:: SELECTED EXTRACT ::
How can you possibly see a trend from two completely independent events. This was a long time coming and honestly had nothing to do with the location - these sort of things just don't generate the same amount of attraction they used to - there are still a few other independent theaters around ... in some ways, it's better that they're not owed by cinplex- so in that sense this is good news.

Anyway, I wonder if this will be incorporated into the MLG plan in some way or another - otherwise I see this remaining vacant for sometime.
 
There are many thoughtful comments here which I can echo, but hardly do justice too.

In the end it is not the venue per say that's the loss, as the Carlton was probably the least appealing spaces in which to see a movie still operating in Toronto.

But the programming hole creates a giant vacuum.

Bell Light Box will help reduce this somewhat, I imagine, in late 2010, but its only 5 screens as I recall.

The issue for me is the lack of anyone to pick up the slack.
:::
• [WORK REQUIRED] Continue the discussion of the Carlton cinema's closing, picking up after its last sentence.
:: EXTRACTED INFORMATION ::
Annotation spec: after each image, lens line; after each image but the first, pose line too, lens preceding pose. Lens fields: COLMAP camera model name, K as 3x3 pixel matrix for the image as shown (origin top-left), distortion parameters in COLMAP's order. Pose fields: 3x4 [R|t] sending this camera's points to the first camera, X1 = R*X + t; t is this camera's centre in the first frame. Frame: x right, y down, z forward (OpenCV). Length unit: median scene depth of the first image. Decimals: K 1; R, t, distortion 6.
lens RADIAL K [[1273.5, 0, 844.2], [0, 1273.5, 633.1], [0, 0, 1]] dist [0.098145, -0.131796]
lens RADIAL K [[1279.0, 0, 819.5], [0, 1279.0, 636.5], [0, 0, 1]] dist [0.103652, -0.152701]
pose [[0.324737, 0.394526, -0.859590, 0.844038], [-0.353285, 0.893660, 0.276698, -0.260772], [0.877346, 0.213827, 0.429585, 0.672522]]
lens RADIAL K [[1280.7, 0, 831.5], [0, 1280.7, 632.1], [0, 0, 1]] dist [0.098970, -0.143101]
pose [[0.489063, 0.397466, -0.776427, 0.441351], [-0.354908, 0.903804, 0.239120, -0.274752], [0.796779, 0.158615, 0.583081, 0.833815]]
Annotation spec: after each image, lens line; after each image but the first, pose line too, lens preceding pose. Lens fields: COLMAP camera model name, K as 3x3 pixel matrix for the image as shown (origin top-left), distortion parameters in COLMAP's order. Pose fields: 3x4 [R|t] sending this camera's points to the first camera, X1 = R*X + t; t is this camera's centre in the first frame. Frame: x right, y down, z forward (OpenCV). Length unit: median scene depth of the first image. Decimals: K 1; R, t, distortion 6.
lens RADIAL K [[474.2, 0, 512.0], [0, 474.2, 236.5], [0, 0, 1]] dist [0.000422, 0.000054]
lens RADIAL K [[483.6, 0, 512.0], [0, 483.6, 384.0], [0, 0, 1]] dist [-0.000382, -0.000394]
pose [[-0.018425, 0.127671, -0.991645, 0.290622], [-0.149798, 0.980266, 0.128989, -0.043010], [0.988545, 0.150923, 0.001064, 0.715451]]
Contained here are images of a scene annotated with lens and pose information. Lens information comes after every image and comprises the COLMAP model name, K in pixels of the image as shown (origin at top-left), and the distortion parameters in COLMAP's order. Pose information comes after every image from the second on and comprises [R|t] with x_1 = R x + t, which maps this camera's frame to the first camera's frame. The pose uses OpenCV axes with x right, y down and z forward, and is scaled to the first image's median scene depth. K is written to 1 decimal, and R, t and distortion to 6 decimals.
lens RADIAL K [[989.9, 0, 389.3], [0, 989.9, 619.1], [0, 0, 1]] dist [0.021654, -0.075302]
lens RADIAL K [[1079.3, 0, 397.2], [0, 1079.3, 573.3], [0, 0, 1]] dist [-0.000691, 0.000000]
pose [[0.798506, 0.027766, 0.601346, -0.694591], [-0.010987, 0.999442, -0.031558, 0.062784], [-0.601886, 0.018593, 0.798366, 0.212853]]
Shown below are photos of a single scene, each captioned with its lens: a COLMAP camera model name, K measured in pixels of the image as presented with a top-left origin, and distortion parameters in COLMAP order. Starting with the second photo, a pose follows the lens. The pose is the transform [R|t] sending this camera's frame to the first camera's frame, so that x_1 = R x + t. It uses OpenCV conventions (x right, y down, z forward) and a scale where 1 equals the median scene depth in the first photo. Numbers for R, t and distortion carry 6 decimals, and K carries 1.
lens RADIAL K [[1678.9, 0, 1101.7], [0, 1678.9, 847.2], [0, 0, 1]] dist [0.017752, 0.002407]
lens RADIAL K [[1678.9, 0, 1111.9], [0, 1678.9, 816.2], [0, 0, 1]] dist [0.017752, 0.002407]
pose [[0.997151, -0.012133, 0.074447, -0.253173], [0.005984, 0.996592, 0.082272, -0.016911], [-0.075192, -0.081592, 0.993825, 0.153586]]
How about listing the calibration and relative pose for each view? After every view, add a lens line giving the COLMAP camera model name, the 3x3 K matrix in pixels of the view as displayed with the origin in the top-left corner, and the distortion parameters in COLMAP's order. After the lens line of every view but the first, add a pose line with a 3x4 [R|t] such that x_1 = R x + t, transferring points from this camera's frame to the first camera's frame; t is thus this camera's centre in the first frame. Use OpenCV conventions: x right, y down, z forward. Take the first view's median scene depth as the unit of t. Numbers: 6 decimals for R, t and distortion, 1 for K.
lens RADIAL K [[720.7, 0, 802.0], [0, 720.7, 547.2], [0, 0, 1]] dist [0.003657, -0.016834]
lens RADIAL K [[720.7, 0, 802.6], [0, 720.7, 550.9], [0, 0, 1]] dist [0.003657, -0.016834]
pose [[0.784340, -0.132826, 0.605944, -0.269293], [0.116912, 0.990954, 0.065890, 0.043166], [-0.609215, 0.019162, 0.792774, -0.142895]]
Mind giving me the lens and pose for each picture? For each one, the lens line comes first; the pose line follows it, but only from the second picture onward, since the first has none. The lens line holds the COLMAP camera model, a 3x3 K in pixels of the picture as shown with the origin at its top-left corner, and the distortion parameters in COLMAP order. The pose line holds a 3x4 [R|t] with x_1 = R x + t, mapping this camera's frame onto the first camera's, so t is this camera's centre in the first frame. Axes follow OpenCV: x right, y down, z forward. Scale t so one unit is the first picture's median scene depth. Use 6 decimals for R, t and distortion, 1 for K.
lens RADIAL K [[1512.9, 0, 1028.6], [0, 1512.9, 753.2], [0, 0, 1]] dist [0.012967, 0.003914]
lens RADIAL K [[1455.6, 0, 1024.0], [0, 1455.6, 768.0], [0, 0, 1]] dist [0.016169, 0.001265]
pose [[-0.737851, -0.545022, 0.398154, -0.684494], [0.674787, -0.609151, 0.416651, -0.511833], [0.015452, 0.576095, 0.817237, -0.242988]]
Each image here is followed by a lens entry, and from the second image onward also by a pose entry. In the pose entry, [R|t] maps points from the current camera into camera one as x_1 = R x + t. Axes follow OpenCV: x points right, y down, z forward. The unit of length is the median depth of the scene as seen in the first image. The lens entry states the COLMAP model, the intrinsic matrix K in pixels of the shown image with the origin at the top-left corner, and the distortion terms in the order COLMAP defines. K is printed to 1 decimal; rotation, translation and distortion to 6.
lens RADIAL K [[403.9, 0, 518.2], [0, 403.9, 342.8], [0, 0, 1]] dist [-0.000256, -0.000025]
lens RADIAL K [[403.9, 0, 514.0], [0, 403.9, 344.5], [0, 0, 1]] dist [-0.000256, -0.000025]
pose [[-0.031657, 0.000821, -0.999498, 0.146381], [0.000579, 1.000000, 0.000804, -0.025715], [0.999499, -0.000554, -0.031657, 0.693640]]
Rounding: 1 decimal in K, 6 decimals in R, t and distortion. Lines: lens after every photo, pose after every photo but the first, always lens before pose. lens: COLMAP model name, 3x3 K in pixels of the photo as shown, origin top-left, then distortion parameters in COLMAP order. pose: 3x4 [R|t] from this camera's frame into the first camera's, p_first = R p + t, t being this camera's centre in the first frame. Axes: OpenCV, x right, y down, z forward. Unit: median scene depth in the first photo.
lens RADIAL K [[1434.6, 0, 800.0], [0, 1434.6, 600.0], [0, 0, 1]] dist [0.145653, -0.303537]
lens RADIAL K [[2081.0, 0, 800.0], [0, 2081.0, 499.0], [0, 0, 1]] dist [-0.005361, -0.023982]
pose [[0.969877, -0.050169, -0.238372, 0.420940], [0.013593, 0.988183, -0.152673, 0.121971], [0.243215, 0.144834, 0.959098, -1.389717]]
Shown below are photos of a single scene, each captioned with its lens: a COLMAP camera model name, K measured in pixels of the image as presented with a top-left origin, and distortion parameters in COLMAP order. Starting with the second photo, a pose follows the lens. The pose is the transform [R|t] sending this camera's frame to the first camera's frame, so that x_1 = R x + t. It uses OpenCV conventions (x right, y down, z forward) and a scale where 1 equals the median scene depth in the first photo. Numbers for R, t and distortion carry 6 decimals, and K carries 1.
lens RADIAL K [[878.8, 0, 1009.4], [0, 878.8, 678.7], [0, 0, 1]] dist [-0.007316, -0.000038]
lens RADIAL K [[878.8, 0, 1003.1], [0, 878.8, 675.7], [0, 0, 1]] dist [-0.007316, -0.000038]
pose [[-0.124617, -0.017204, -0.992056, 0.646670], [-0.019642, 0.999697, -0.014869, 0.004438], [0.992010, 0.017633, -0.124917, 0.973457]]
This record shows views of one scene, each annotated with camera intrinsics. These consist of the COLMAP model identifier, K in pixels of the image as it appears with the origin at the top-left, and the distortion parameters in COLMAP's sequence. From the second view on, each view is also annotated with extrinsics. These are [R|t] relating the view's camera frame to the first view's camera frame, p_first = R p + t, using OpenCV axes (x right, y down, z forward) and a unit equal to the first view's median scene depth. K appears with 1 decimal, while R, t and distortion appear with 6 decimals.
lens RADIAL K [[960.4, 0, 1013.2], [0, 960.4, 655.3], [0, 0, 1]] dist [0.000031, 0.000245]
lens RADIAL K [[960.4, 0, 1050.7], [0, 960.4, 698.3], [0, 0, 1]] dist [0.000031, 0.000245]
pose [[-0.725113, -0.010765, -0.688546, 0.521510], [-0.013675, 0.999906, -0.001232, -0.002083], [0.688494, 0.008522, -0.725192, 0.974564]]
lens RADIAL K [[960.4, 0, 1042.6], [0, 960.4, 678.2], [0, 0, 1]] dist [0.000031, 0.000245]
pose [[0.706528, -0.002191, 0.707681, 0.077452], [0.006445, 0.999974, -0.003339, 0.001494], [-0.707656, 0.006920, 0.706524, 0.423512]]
:::
• [ANSWER SECTION]
Clearly, Alliance Cinemas, once destined to be Canada's all-art-house chain has only 2 venues left, in all of Canada, and one of them basically eschews the arthouse product.

Its original backers aren't there anymore, and Cineplex clearly caters to this market only as an afterthought at the very best.

There had been past discussions of having a proper mainstream arthouse built new, but none have come to fruition.

Canada Square going to the Alliance brand had been looked at but decided against; and the same w/the Varsity (if a new mainstream cinema had gone into 1 Bloor)

One can only hope that someone will see this is a profitable market and fill the void, eventually; but alas, I am not holding my breath.